I am further checking if this has anything to do with the heap-space settings, though I am not getting any out-of-memory error, I wonder if this can be the reason.
I doubt it. What is most likely happening is that multiple different threads are sharing the same reference (probably in the Document instance) to the 'current' or 'root' node. Traversing a list probably modifies this value, and when some other thread tries to access the reference while a different thread is in the process of modifying it. I would expect that even when you don't get the null pointer exception you probably get several cases where the value you do get is not correct (but it is probably harder to detect because of no exception). If you want to use the same document and its data in multiple threads I think you should create a very robust testing scheme where you can detect when incorrect values are retrieved.
William Brogden wrote:I would certainly be using the getLength() method of NodeList - when it indicates an empty list you can investigate. Much preferable to looking at an NPE.

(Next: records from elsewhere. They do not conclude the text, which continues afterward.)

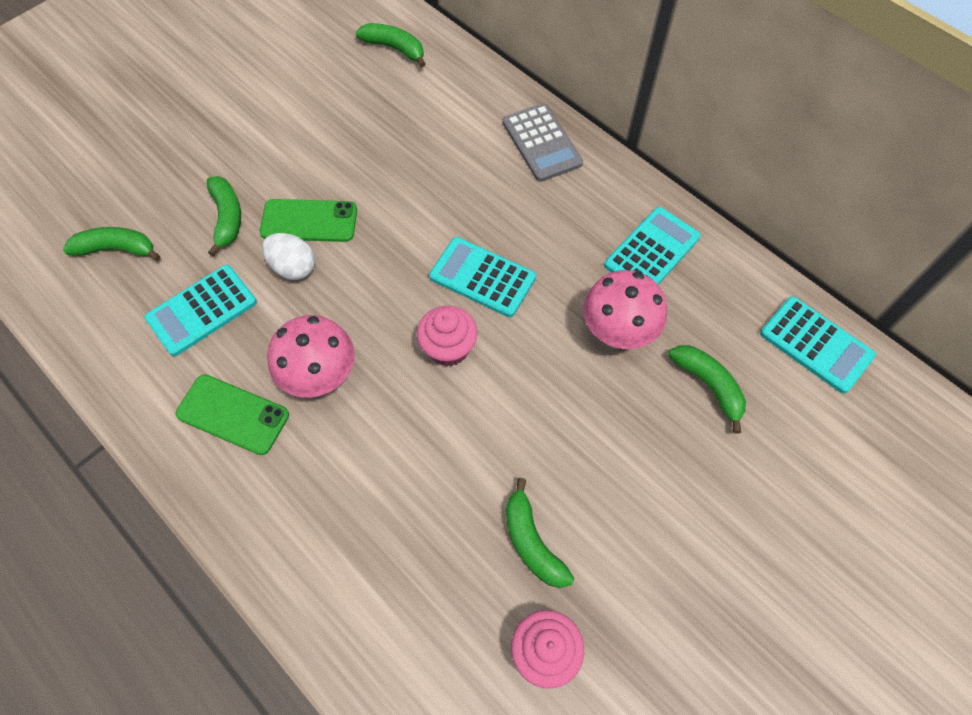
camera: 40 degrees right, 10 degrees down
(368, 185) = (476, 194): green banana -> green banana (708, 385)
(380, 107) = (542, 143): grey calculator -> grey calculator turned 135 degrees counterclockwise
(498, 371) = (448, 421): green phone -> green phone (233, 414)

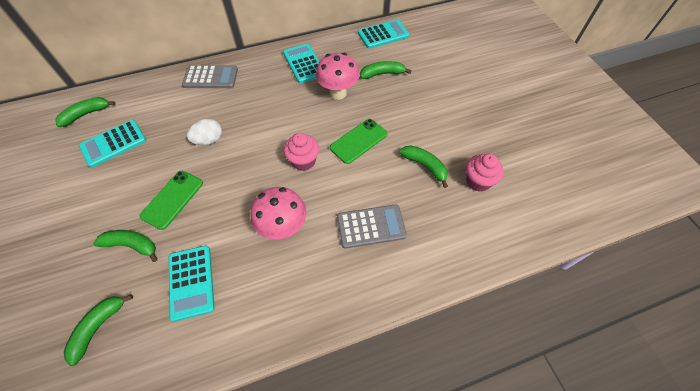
camera: 65 degrees left, 5 degrees down
(233, 414) = (278, 285): green phone -> green phone (359, 141)
(293, 267) = (199, 218): white egg -> white egg (209, 140)
(374, 500) = (371, 226): none -> grey calculator
(482, 277) = (272, 131): turquoise calculator -> turquoise calculator (113, 144)
(532, 542) = (425, 166): green banana -> green banana turned 135 degrees counterclockwise

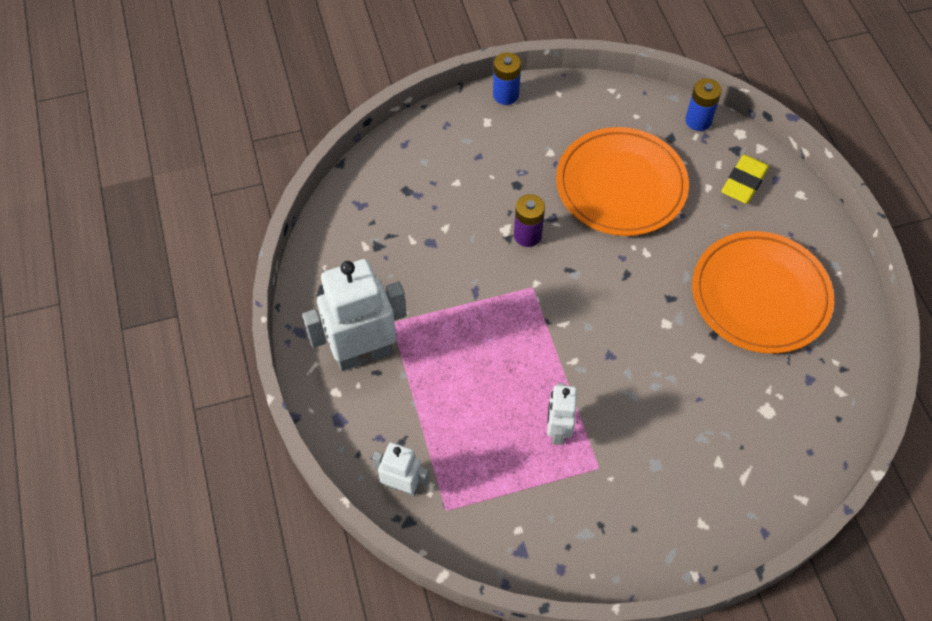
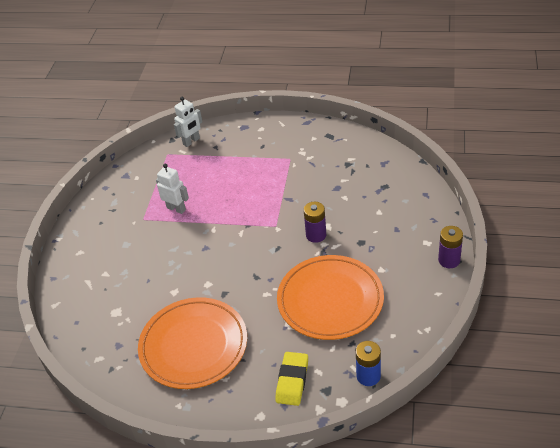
camera: 120 degrees right, 15 degrees down
(363, 354) = (277, 143): white robot -> none
(506, 95) = (449, 260): blue battery -> purple battery
(744, 182) = (292, 381): yellow eraser -> yellow eraser turned 45 degrees clockwise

He actually is doing that, but there is an inconsistency, he gets a length > 0, but still gets an NPE, and if he tries a second time, doesn't get the NPE. This inconsistency is what makes me believe he is still not synchronizing all the access correctly, or he would be better off with copies of the document, rather than multiple views of a single instance.
Steve Luke wrote:
This inconsistency is what makes me believe he is still not synchronizing all the access correctly, or he would be better off with copies of the document, rather than multiple views of a single instance.
Making the access (read) synchronous is taking a hit on performance, which is obvious.
So I am trying to create copies of the document object. I think using commons pool should be my obvious choice.
Or am I misreading my requirement here, and just making a certain copies of the currently singleton document object should be my first concern.
I would be surely doing the testing for both the approaches.
Meanwhile, please help me in case there can be a better approach.